Abstract:We give an account of the theory of factorization spaces, categories, functors, and algebras, following the approach of [Ras1]. We apply these results to give geometric constructions of factorization $\mathbb{E}_n$ algebras describing mixed holomorphic-topological twists of supersymmetric gauge theories in low dimensions. We formulate and prove several recent predictions from the physics literature in this language:
We recall the Coulomb branch construction of [BFN1] from this perspective. We prove a conjecture from [CosG] that the Coulomb branch factorization $\mathbb{E}_1$ algebra $\mathcal{A}(G,N)$ acts on the factorization algebra of chiral differential operators $\mathcal{D}^{ch}(Y)$ on the quotient stack $Y=N/G$. We identify the latter with the semi-infinite cohomology of $\mathcal{D}^{ch}(N)$ with respect to $\hat{\mathfrak{g}}$, following the results of [Ras3]. Both these results require the hypothesis that $Y$ admits a Tate structure, or equivalently that $\mathcal{D}^{ch}(N)$ admits an action of $\hat{\mathfrak{g}}$ at level $\kappa=-\text{Tate}$.
We construct an analogous factorization $\mathbb{E}_2$ algebra $\mathcal{F}(Y)$ describing the local observables of the mixed holomorphic-B twist of four dimensional $\mathcal{N}=2$ gauge theory.
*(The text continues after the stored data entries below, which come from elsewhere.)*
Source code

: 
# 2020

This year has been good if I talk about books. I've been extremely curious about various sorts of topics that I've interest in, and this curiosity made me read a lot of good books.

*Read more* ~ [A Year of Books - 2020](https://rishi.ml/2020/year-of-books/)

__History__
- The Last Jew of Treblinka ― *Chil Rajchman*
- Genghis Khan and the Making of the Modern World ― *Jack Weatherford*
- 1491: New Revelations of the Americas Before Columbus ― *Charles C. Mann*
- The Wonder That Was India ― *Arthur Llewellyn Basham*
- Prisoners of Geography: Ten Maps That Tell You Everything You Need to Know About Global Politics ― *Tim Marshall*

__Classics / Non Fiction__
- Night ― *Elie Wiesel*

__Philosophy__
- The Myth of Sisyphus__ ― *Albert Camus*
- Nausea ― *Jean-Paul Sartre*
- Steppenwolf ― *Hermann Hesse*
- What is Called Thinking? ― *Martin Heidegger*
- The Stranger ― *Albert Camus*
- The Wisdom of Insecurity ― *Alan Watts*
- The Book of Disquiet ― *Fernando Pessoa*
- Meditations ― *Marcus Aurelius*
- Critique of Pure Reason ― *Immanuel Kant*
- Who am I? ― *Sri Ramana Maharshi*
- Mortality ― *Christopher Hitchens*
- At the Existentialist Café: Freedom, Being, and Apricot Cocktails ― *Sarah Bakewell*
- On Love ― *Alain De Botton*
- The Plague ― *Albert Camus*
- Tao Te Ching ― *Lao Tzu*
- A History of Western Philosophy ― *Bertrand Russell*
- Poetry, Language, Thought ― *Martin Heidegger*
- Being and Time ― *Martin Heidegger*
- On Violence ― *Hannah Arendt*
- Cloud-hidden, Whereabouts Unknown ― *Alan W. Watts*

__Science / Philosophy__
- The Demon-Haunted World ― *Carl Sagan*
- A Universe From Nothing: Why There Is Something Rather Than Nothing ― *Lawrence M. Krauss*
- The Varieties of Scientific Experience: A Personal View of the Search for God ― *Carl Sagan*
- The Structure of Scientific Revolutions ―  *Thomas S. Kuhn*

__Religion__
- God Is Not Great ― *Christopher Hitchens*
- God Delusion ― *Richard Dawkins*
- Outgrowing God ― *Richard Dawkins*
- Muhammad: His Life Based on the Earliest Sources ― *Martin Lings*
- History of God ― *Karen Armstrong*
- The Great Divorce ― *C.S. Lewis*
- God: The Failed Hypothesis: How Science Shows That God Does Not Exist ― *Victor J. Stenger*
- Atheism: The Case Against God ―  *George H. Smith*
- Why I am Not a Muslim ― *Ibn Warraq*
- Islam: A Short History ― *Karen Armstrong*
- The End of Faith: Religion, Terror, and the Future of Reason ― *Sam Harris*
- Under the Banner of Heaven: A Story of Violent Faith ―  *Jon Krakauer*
We apply the theory of equivariant factorization algebras of the prequel [Bu1] in this example: we identify $S^1$ equivariant structures on $\mathcal{F}(Y)$ with Tate structures on $Y=N/G$, and prove that the corresponding filtered quantization of $\iota^!\mathcal{F}(Y)$ is given by the two-periodic Rees algebra of chiral differential operators on $Y$. This gives a mathematical account of the results of [Beem4]. Finally, we apply the equivariant cigar reduction principle of [Bu1] to explain the relationship between these results and our account of the results of [CosG] described above.